H.P. Income Tax Department Contingent Paid Staff Welfare Association v. Union of India & Ors., [1987] Suppl. SCC 658

  • “We accordingly allow this writ petition and direct the respondents to pay wages to the workmen who are employed as the contingent paid staff of the Income Tax Department throughout India, doing the work of Class IV employees at the rates equivalent to the minimum pay in the pay scale of the regularly employed workers in the corresponding cadres ….. “

State of U.P. & Ors. v. J.P. Chaurasia & Ors., [1989] 1 SCC 121 where a Division Bench of The Court reiterated:

  • “Equal pay for equal work for both men and women has been accepted as a constitutional goal capable of being achieved through constitutional remedies.”
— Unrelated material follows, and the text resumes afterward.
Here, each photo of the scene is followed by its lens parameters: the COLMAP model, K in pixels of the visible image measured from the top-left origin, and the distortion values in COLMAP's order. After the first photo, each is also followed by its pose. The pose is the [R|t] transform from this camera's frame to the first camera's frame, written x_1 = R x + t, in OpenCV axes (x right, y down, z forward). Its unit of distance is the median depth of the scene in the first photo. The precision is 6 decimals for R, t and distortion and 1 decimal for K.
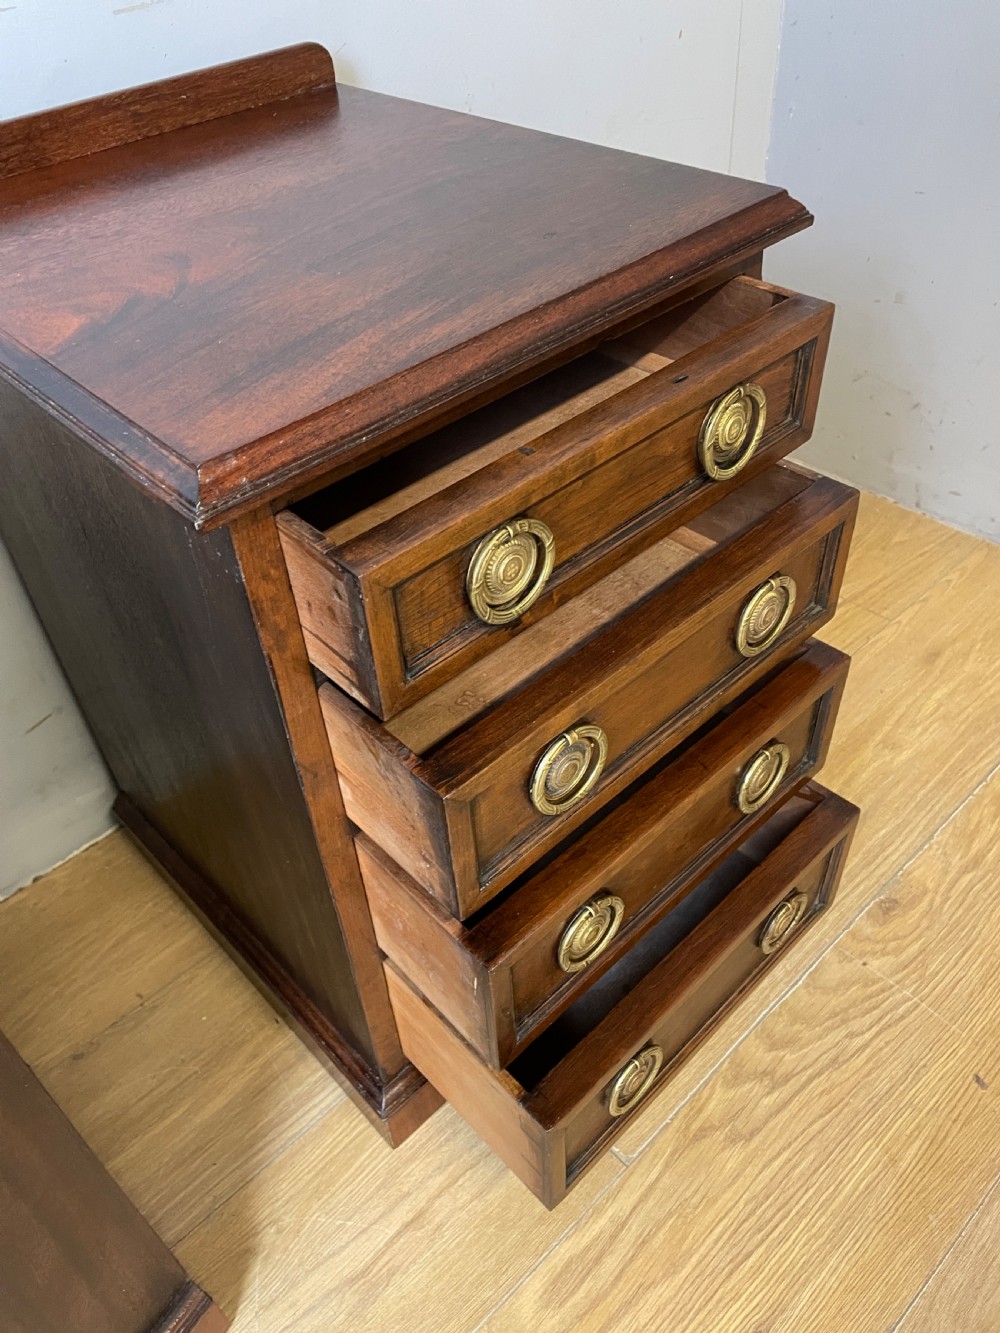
lens RADIAL K [[1014.7, 0, 494.5], [0, 1014.7, 655.7], [0, 0, 1]] dist [0.079344, -0.107161]
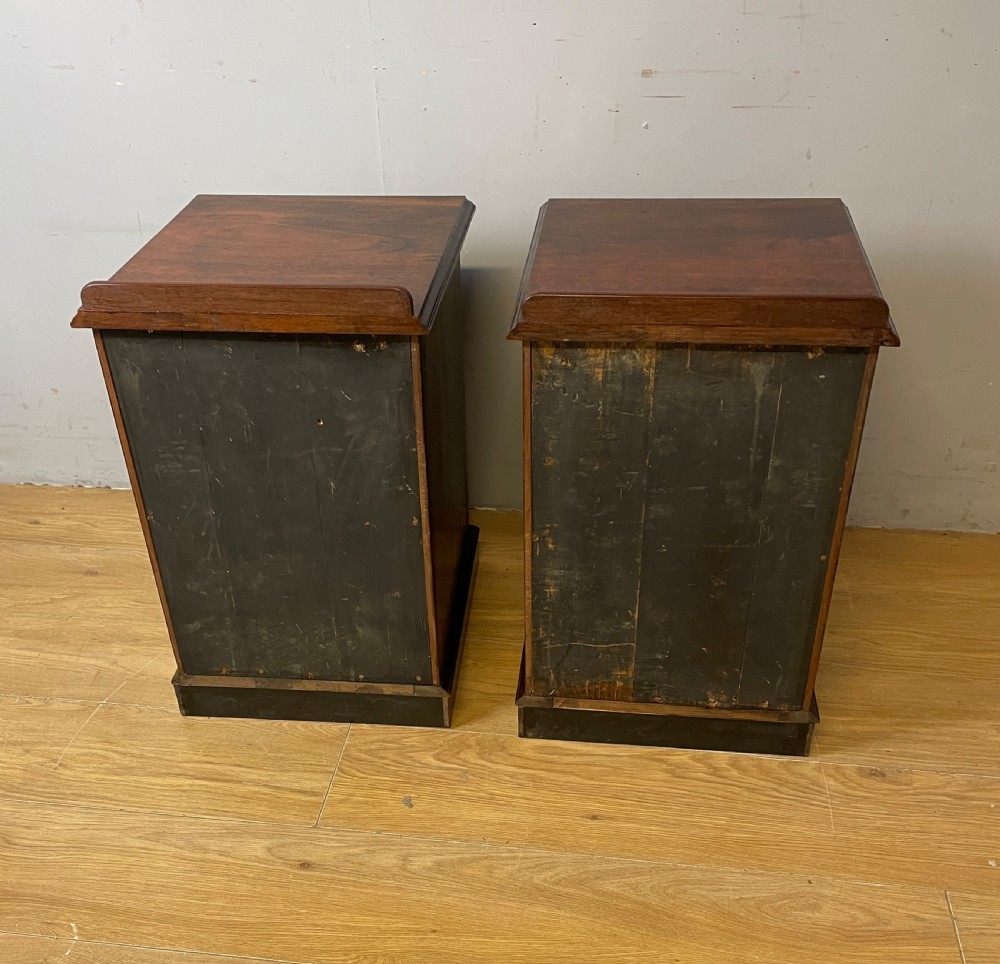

Secretary, State Of Karnataka And … vs Umadevi And Others on 10 April, 2006

  • While it might be one thing to say that the daily rated workers, doing the identical work, had to be paid the wages that were being paid to those who are regularly appointed and are doing the same work, it would be quite a different thing to say that a socialist republic and its Executive, is bound to give permanence to all those who are employed as casual labourers or temporary hands and that too without a process of selection or without following the mandate of the Constitution and the laws made thereunder concerning public employment.
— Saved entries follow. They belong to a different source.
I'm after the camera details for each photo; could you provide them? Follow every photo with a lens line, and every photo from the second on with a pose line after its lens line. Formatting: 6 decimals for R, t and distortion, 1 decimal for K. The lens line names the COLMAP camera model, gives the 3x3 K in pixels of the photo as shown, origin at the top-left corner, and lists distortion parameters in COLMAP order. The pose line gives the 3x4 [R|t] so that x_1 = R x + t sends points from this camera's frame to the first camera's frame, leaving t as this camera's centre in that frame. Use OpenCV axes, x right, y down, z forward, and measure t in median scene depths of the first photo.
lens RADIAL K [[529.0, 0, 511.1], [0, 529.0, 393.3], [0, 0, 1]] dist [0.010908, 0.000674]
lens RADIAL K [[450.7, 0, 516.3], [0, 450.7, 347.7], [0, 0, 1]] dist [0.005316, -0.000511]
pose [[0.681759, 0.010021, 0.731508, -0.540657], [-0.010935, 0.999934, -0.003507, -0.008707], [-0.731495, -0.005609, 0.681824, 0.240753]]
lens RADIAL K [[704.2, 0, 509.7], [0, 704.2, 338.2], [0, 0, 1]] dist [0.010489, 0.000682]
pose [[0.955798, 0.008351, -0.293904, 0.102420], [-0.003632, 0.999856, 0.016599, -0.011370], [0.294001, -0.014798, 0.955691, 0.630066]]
State Of Haryana And Ors. Etc. Etc vs Piara Singh And Ors. Etc. Etc

  • 1.1. Ordinarily speaking, the creation and abolition of a post is the prerogative of the Executive. It is the Executive again that lays down the conditions of service subject, of course, to a law made by the appropriate legislature. This power to prescribe the conditions of service can be exercised either by making Rules under the proviso to Article 309 of the Constitution or (in the absence of such Rules) by issuing Rules/Instructions in exercise of its executive power. The court comes into the picture only to ensure observance of fundamental rights, statutory provisions, Rules and other instructions, if any governing the conditions of service. The main concern of the court in such matters is to ensure the Rule of law and to see that the executive acts fairly and gives a fair deal to its employees consistent with the requirements of Articles 14 and 16. It also means that the State should not exploit its employees nor should it seek to take advantage of the helplessness and misery of either the unemployed persons or the employees, as the case may be. [847 F-H]

Thus the several rulings of Supreme Court establish that The State must be a model employer. It is for this reason it is held that equal pay must be given for equal work, which is indeed one of the directive principles of the Constitution and that a person should not be kept in a temporary or ad hoc status for long.